Iterators

Introduction

The bio_utils’ iterators subpackage contains numerous iterators for a variety of biology-relevant file types. The contained iterators share numerous features listed in the next section. The subsequent sections detail iterator-specific elements. Each iterator returns file-specific Python classes. This page only details how to use the iterators not the instances they return, see Classes for details on each class in bio_utils.

Common Features

Abilities shared by all iterators in this package include:

  • Return file-specific instances, see Classes for more details
  • Support the next() and __next__() methods
  • Usable in for loops
  • Accept any iterator: iter() objects, file handles, memory files, etc.
  • Begin iteration at arbitrary lines using start_line or header argument

All iterators in this package are quite fast; the following table compares SCREED’s, Biopython’s, and bio_utils’ FASTA iteration speed in seconds on a 3.2 GB FASTA file containing 1,614,108 sequence entries averaging 158 bases each.

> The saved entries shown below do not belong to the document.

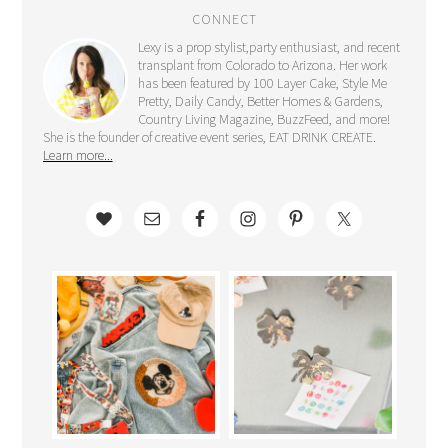
CONNECT
Lexy is a prop stylist,party enthusiast, and recent
transplant from Colorado to Arizona. Her work
has been featured by 100 Layer Cake, Style Me
Pretty, Daily Candy, Better Homes & Gardens,
Country Living Magazine, BuzzFeed, and more!
She is the founder of creative event series, EAT DRINK CREATE.
Learn more...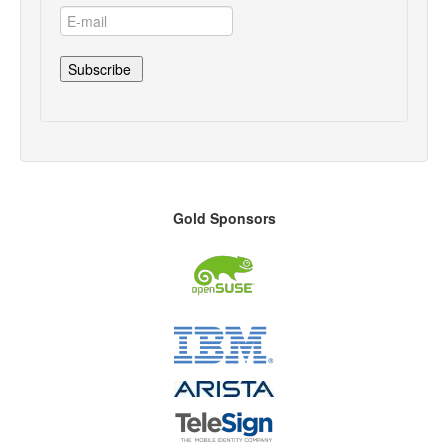
Gold Sponsors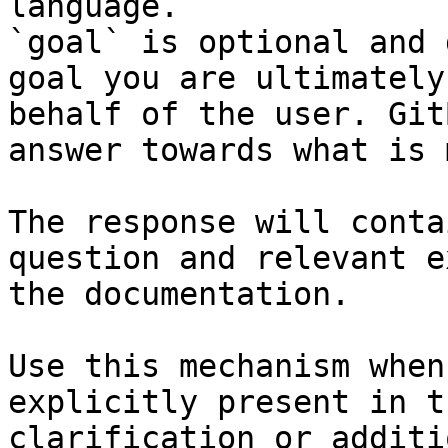
language.

`goal` is optional and 
goal you are ultimately
behalf of the user. Git
answer towards what is 
The response will conta
question and relevant e
the documentation.

Use this mechanism when
explicitly present in t
clarification or additi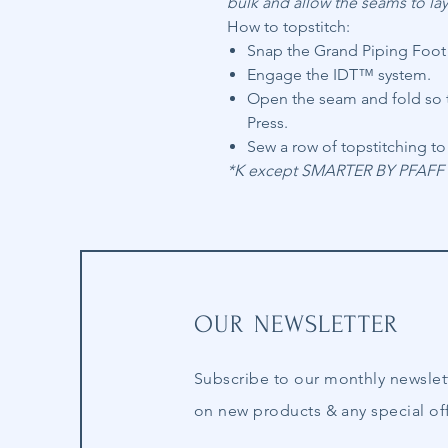
bulk and allow the seams to lay 
How to topstitch:
Snap the Grand Piping Foot t
Engage the IDT™ system.
Open the seam and fold so t
Press.
Sew a row of topstitching to 
*K except SMARTER BY PFAFF™ 
OUR NEWSLETTER
Subscribe to our
monthly
newslet
on new products & any special off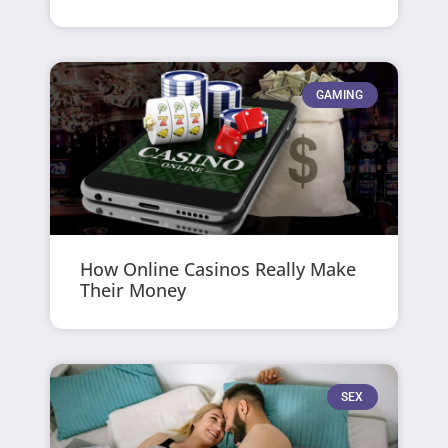
GAMING
How Online Casinos Really Make
Their Money
SEX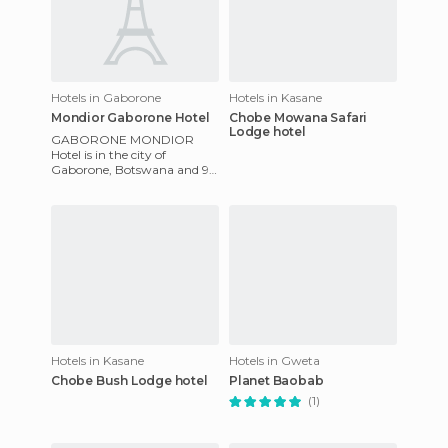
Hotels in Gaborone
Hotels in Kasane
Mondior Gaborone Hotel
Chobe Mowana Safari
Lodge hotel
GABORONE MONDIOR
Hotel is in the city of
Gaborone, Botswana and 9
miles from the airport and
Cape Town. As a four star
hotel it of
Hotels in Kasane
Hotels in Gweta
Chobe Bush Lodge hotel
Planet Baobab
(1)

FASTA File Iteration Speed for Different Libraries (seconds)
Library Trial#1 Trial#2 Trial#3 Trial#4 Trial#5 Average
SCREED 974.812 971.185 953.027 961.247 971.924 966.439
Biopython 581.148 575.677 585.322 548.876 516.235 561.452
bio_utils 290.876 298.047 291.625 291.966 289.635 292.430

b6_iter

Iterates over B6 alignment files and returns each line as an instance of B6Entry. This iterator does not support arbitrary table modifications as does BLAST+.

fasta_iter

Iterates over a FASTA file and returns each entry as an instance of FastaEntry. This iterator can handle sequences spanning multiple lines.

fastq_iter

Iterates over a FASTQ file and returns each entry as an instance of FastqEntry. This iterator can handle sequences and quality score spanning multiple lines.

gff3_iter

Iterates over a GFF3 file and returns each line as an instance of GFF3Entry.

sam_iter

Iterates over a SAM file and returns each as line as an instance of SamEntry.